Not only was there no alarm felt on board the brig when the ship's light was seen, but it is proved that when the brig's lookout, observing that the ship did not alter her course, became alarmed, the chief mate went forward and then expressed the judgment that there was room for the ship to clear them as it was her duty to do. Furthermore it is proved that after the light had been announced the second time by the lookout of the brig, and the chief mate had returned aft, the master directed him to light the torch, and accordingly he left the deck and lit the torch, and returning to the deck, waved it towards the ship. It is difficult to believe that the master would have given that order unless the distance between the two vessels at that time was sufficient to enable the ship even then to avoid the brig.

This circumstance in regard to the torch, which is proved to have transpired on board the brig, not only after the vessel had gathered headway on the starboard tack, but after the ship's light had been twice announced, also shows that up to that time the brig's light had not been seen by the ship, because the ship was being closely watched from the brig, and it is not conceivable that the master would have directed the torch to be lighted, or that the mate would have waved it, if any change in the course of the ship had up to that time been seen. The change of course made by the ship—which was immediately upon seeing the brig's light—did not occur until the torch was waved on board the brig.

And finally it may be remarked that the argument made in behalf of the ship, based upon the presumption of a performance of his duty by the lookout of that vessel, has far greater force when applied to the master of the brig. On board the brig the duty of observing whether there was any vessel near and astern to make it dangerous to tack, attached not to the man stationed to look out ahead, but to the master, who had charge of the deck, and who alone was to determine when to tack. For the master to tack in that locality and wind, without first making careful observation whether any vessel was near enough aft him to render such a manoeuvre dangerous, would be great negligence; and in view of his responsibility for the property in his charge, the presumption against such neglect on the part of the master is much stronger than any presumption that a seaman stationed on the lookout performed that duty with vigilance. In the present case, the testimony of the master is wanting, for the master as well as the steward was lost when the brig went down. The chief mate, however, who was also on deck, swears that he looked before the tack was made and the ship's light was not then in view: which is evidence to confirm the position of the libellants, that when the brig tacked the distance between the vessels exceeded a mile.

The circumstances which I have just noticed, coupled with the evidence before alluded to, force the conclusion that the brig's red light was displayed to the ship for a period of at least five minutes before the collision, during which time the ship sailed three thousand feet or over by her own showing, and in which time she could certainly have avoided the brig.

There would be no doubt, I take it, as to her negligence, if the ship, sailing six or seven knots an hour in a strong breeze, had run into the light-ship, having seen it at the distance of 3,000 or even 1,000 feet; but the brig was moving to the westward from the time she filled away, and by so much reducing the space necessary to enable the ship to clear her.
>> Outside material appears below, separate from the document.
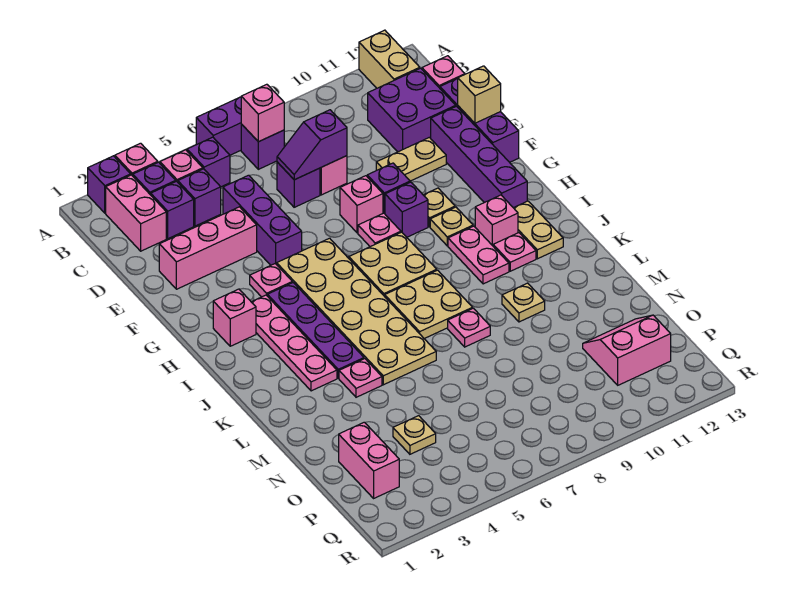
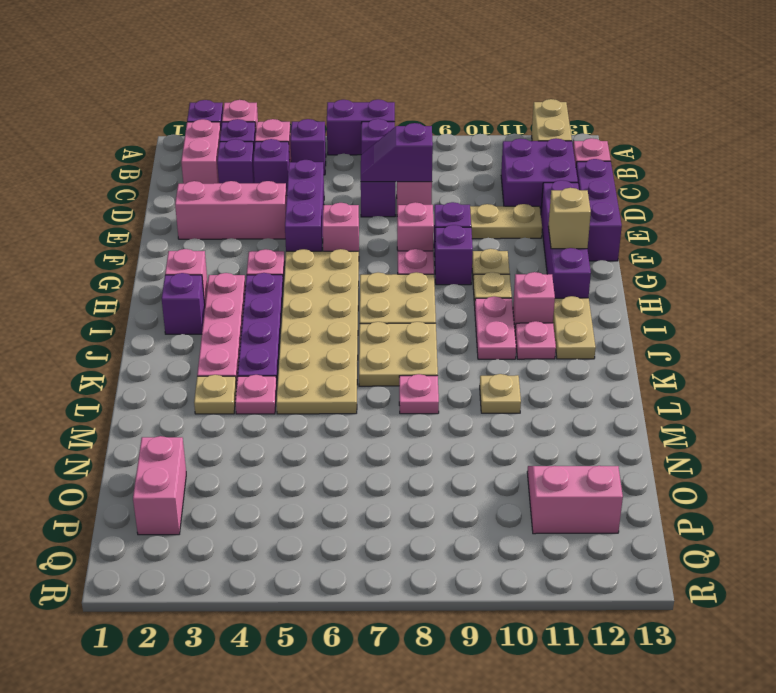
pink 1x1 brick [241,84,284,142] -> pink 1x1 brick moved to [323,203,359,251]
tan 1x1 brick [457,66,501,123] -> tan 1x1 brick moved to [548,188,591,249]
none -> purple 1x1 brick [162,273,205,334]
tan 1x1 plate [393,416,436,454] -> tan 1x1 plate moved to [194,375,236,414]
I cannot doubt, therefore, that, upon the evidence as it stands in this case it is my duty to decide that negligence on the part of the ship in not seeing the brig in time to clear her caused the collision in question.

Having reached this conclusion from the testimony to which I have referred, it is unnecessary to consider the other fault claimed on the trial, but not set up in the answer, that the ship was also in fault for the manner in which her lights were set.

1 [Reported by Robert D. Benedict, Esq., and Benj. Lincoln Benedict, Esq., and here reprinted by permission.]